Description of the task> Copy out, word for word, everything from the line containing "phylum: Tracheophyta" down to the final line of the records, including both of those lines and nothing else.

== Data rows

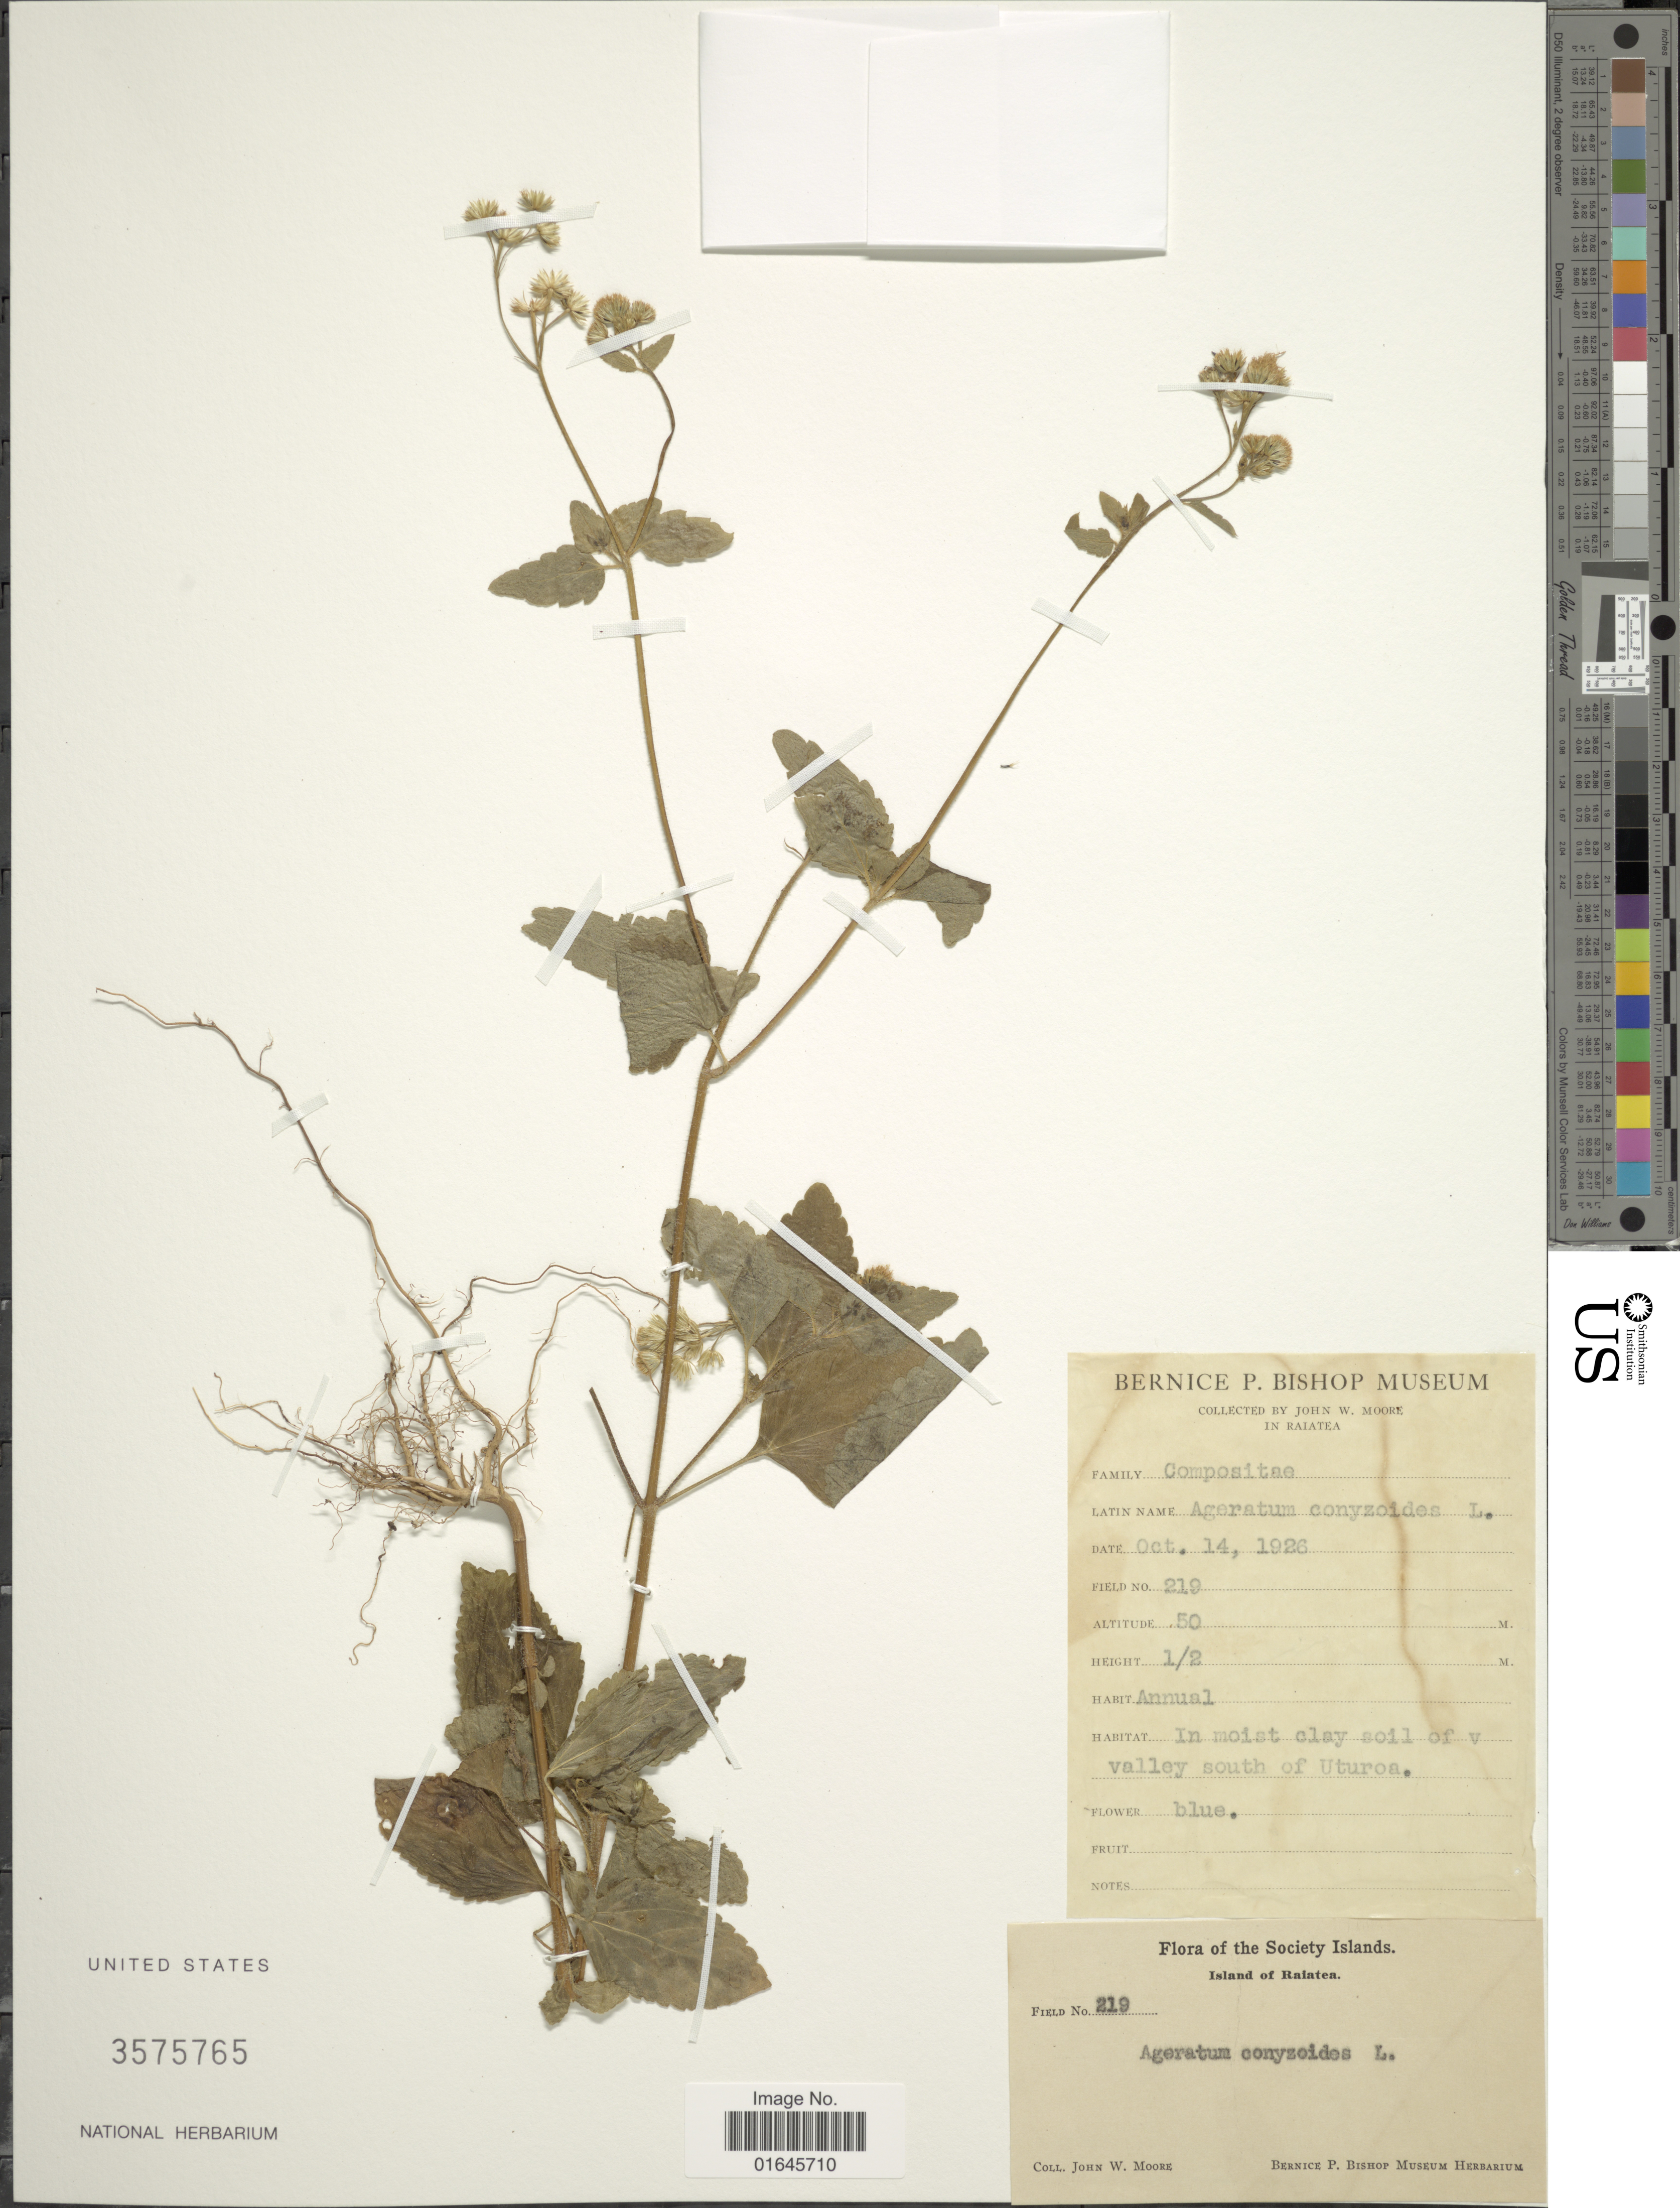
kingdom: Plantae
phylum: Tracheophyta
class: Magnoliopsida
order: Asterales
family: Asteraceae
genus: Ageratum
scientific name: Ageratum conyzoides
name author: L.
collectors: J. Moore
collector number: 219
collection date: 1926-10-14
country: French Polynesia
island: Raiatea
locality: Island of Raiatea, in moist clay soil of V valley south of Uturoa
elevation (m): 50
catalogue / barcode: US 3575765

====

Answer to the problem>
phylum: Tracheophyta
class: Magnoliopsida
order: Asterales
family: Asteraceae
genus: Ageratum
scientific name: Ageratum conyzoides
name author: L.
collectors: J. Moore
collector number: 219
collection date: 1926-10-14
country: French Polynesia
island: Raiatea
locality: Island of Raiatea, in moist clay soil of V valley south of Uturoa
elevation (m): 50
catalogue / barcode: US 3575765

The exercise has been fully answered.